As Congress prepares to head back to town, this is an appropriate moment to reflect upon the heftiness of and burdens imposed by the rules contained within the Federal Register’s deep and hidden corners.

Up until Joe Biden’s April Executive Order 14,094 on “Modernizing Regulatory Review,” rules with $100 million in annual effects were deemed “economically significant.” Now, however, that term has now been dropped by the Office of Management and Budget, A threshold of $200 million is now required for a rule to be deemed “Section 3(f)(1) significant,” referencing a clause in the Clinton-era regulatory-review directive that Biden sees himself as upgrading.

Less-costly rules that raise inconsistencies across agencies, “materially alter” federal programs’ budgetary effects, or that raise novel legal or policy issues can still be designated “significant regulatory actions” in the Federal RegisterBut towering over all that is the central fact that actions costing up to $200 million are no longer automatically considered significant ones.

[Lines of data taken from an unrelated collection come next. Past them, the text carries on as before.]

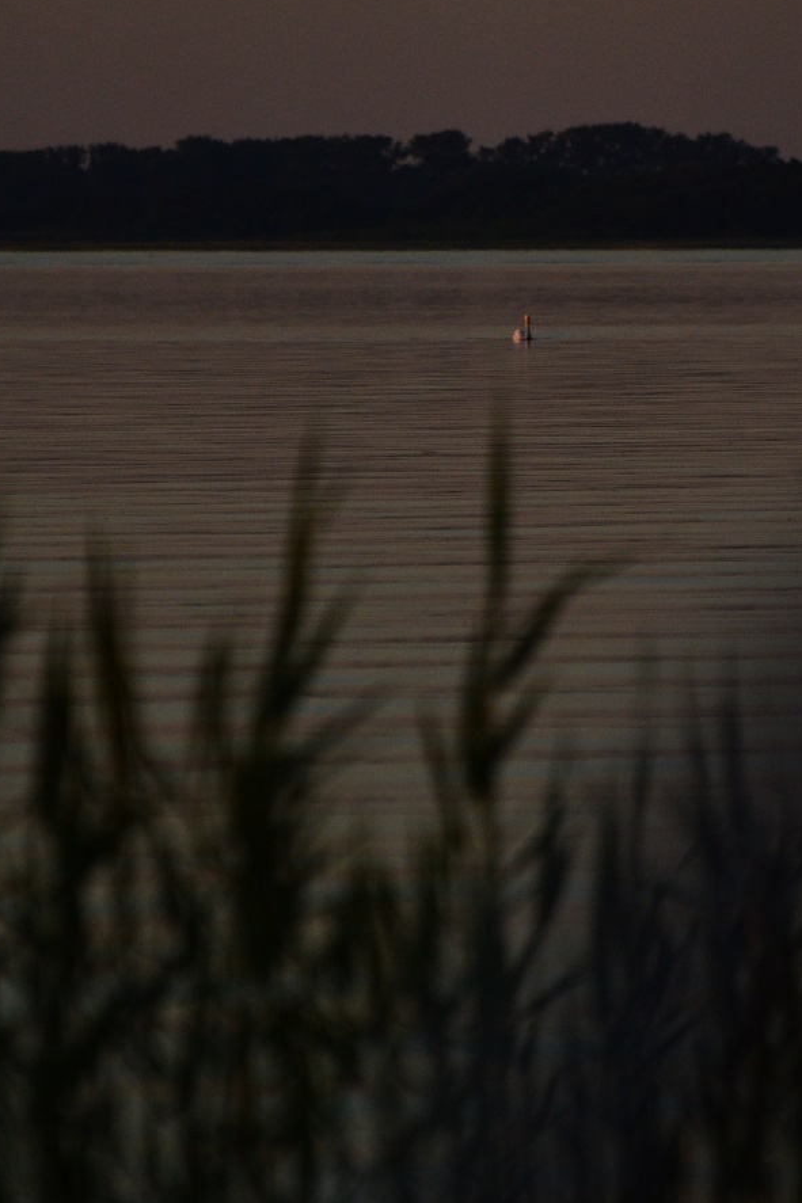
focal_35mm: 422
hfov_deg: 3.3
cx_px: 433
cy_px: 528
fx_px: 14106
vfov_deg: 4.9
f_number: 5.6
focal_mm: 250
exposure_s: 1/6400
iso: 2000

Adding to this concern is that revisions underway to OMB (“Circular A-4) regulatory review guidelines render it likely that more rules normal citizens would regard as significant will no longer be recognized as such, garner less oversight, and remain obscured among the thousands issued annually.

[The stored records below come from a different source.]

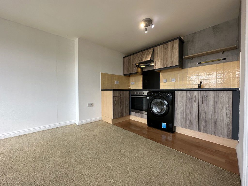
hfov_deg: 102.1
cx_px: 124
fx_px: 100
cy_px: 93
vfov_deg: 85.7
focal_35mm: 14
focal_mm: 2.22
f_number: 2.2
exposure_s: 1/99
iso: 100
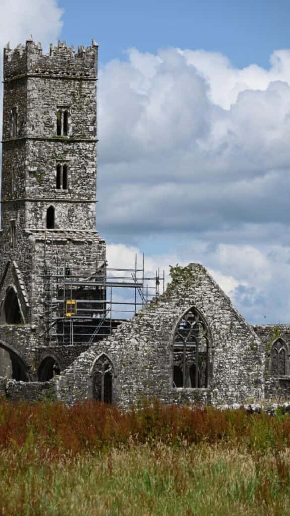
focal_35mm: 200
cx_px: 132
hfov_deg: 6.1
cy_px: 257
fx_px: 2733
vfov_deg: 10.8
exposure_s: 1/320
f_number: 11
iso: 100
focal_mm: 190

A foothold here for congressional overseers may be that “major rules” are still defined by a legislative threshold of $100 million rooted in the Congressional Review Act (CRA). Granted, action taken under the CRA’s auspices are another matter, but the tool is undeniably there. For present purposes, as the Federal Register search database does not readily isolate “major” rules (one must suffer to find them), further analysis of the sub-$200 million population must await the Fall 2023 Unified Agenda of federal regulatory and deregulatory actions.